Vector trapezium help

I have no idea
Have tried everything, can't find any similar questions (they always give a ratio)

You could represent a point lying on OC as
m*(3a+4b)
Where m is between 0 and 1.

Do the same for a point on the other line in terms of n, then equate and solve for m and/or n and hence get the intersection point.

I'm not trying to be rude but could you solve it for me
I've been stuck on this question all day and even asked in 5 discord servers for help and nobody has been able to solve it

Have you done the first part, representing a point on AB in terms of a,b,n?

OA = 3a
OC = 3a+4b = k(ON)
ON = k(3a+4b)
OB = 6b
AB = 6b - 3a
this is as far as I can go

OC = 3a+4b
So a point P lying on that is
mOC = m(3a+4b)

OA = 3a
AB = 6b-3a
So a point P lying on there is
OA + nAB = ...

Then equate and solve for m and n, noting that equality must hold for both directions a and b.
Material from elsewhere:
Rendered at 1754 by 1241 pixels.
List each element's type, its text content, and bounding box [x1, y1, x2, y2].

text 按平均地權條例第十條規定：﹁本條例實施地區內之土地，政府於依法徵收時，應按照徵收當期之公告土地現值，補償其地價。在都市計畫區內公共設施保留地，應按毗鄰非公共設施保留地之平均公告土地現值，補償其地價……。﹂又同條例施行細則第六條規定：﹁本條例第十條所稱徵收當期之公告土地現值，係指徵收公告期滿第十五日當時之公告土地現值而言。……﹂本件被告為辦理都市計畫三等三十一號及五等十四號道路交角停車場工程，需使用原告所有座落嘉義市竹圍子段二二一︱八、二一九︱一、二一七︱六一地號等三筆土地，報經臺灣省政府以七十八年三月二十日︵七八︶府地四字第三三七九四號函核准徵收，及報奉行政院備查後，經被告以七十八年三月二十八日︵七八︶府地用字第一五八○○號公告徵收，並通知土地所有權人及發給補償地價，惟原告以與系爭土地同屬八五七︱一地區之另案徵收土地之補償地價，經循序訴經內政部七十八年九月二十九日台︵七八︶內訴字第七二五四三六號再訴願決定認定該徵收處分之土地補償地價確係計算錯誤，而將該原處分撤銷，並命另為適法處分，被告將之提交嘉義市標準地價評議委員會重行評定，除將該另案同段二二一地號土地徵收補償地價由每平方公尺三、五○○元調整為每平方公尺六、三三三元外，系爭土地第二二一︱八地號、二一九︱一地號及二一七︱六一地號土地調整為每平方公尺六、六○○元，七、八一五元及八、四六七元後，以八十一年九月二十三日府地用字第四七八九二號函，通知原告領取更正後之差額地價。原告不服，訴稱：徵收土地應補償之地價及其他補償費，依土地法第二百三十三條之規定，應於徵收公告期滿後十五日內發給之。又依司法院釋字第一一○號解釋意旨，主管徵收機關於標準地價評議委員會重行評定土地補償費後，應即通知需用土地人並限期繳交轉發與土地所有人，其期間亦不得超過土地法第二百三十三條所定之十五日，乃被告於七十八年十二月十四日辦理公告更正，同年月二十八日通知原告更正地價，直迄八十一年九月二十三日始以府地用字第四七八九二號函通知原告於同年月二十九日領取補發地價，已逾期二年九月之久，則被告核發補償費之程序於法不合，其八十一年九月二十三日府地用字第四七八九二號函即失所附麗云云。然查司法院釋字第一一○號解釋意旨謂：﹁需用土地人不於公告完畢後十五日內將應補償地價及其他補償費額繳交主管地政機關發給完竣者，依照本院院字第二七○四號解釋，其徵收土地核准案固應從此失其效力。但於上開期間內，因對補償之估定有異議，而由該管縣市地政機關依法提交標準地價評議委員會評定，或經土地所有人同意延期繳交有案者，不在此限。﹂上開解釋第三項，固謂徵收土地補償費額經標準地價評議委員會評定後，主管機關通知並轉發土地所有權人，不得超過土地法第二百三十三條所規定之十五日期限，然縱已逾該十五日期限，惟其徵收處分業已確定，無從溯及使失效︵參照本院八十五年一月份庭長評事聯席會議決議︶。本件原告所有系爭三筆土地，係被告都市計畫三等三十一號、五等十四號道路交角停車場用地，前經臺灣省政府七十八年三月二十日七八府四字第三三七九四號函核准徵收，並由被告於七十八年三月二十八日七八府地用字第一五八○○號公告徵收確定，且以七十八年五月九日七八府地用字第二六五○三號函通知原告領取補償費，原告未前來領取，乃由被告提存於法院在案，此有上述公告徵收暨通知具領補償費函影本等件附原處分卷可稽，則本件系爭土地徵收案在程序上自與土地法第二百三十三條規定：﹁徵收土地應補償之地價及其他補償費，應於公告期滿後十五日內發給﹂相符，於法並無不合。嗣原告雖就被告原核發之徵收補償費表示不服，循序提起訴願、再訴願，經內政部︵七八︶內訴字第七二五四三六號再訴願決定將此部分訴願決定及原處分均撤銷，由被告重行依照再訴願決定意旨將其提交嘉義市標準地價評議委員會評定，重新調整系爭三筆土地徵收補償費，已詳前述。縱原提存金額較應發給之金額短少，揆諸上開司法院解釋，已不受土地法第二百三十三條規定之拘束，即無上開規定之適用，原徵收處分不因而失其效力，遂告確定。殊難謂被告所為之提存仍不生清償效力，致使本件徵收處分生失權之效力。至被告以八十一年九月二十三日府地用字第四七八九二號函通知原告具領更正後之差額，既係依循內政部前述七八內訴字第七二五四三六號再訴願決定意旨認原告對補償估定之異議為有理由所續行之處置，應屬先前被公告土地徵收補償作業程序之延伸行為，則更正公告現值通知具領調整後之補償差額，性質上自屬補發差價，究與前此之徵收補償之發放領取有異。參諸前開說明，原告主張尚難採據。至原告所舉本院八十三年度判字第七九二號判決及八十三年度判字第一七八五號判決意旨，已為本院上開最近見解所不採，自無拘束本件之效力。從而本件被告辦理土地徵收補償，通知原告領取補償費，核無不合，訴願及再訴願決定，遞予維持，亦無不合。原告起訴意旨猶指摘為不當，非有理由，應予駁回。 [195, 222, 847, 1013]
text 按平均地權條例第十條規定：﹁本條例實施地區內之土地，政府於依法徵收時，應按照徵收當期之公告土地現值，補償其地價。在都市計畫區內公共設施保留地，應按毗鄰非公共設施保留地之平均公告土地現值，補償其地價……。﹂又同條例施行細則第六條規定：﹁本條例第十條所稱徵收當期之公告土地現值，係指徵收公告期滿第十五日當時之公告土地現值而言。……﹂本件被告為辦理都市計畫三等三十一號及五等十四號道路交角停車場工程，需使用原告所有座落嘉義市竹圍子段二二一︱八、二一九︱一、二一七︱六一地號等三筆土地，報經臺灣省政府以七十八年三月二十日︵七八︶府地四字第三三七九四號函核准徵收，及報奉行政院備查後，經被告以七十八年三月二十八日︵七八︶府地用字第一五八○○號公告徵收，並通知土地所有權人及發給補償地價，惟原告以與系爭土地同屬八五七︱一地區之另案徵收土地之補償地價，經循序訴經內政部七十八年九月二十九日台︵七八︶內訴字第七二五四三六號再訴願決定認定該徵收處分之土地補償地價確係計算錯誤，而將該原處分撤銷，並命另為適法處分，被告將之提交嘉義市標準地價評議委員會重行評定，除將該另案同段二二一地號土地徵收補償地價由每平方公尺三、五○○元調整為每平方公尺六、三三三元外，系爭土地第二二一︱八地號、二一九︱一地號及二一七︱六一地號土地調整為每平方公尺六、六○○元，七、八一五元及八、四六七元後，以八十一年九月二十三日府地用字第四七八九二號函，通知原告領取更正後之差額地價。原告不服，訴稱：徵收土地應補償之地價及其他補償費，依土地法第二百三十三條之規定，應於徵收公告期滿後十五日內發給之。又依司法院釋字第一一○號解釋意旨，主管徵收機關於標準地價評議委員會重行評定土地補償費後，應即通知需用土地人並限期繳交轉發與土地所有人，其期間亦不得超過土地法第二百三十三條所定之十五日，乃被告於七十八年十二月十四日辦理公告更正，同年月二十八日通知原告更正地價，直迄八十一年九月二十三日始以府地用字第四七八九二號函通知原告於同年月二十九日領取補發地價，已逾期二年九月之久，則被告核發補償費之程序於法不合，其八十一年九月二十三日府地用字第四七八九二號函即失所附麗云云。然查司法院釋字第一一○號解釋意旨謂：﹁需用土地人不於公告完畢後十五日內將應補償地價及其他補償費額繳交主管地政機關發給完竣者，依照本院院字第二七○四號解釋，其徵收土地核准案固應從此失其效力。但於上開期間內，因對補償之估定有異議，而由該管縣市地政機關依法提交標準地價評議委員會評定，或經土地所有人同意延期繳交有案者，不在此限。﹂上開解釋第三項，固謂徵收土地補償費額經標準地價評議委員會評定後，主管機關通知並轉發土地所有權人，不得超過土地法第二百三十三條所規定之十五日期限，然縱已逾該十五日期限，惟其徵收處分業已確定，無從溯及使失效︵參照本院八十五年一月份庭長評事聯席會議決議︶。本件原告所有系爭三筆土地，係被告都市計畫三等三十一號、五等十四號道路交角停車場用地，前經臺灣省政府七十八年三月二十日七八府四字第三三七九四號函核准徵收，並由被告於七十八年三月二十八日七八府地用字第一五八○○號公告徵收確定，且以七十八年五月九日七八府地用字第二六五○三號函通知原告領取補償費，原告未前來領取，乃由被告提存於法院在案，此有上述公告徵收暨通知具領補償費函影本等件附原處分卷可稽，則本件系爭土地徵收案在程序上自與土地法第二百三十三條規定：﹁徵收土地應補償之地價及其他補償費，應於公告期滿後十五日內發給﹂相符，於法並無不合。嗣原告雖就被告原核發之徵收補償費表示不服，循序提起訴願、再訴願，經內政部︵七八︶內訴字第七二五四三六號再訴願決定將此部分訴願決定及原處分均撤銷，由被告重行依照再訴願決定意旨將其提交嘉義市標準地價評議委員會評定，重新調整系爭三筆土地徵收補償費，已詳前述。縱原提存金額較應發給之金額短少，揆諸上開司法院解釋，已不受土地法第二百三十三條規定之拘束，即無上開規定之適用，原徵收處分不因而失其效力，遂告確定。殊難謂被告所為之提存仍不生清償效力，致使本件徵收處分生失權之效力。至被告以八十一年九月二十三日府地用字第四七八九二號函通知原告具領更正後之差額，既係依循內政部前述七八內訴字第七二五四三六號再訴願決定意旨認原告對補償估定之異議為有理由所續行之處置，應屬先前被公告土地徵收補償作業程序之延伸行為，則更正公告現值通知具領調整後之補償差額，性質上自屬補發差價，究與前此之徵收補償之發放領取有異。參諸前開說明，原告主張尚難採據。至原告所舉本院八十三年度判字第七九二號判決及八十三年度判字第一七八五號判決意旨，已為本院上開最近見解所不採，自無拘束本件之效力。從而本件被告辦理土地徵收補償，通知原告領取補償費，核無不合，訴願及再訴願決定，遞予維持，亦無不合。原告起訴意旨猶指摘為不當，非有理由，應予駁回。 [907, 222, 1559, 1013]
I understand this but how do you make an equation out of this? I inputted 6b-3a=0 and 3a+4b=0 on wolfram alpha in the system of equations calculator but it didn't give me an answer oK

I have no idea what you tried to do on wolframalpha.

if you're following above advice you have the equations for point(s) on two lines in terms of m and n. At intersection, they must be equal so equate and solve for m and n.

And I'm not being funny by saying I'm not doing it for you. You should sketch what it means, think about how to solve it. Take more time than a minute or two before hitting reply. All the relevant advice is in this, and previous, posts.

What did you do? Did you equate the point equations, how did you try and solve them, ...?

A quick Google gave a related problem
https://www.bbc.co.uk/bitesize/guides/zy8d6yc/revision/3
Two lines share the same point so they set them equal to each other. There are other, similar examples.

In this problem you can think of a and b vectors as being your coordinate axes, but they're not perpendicular to each other (not really important).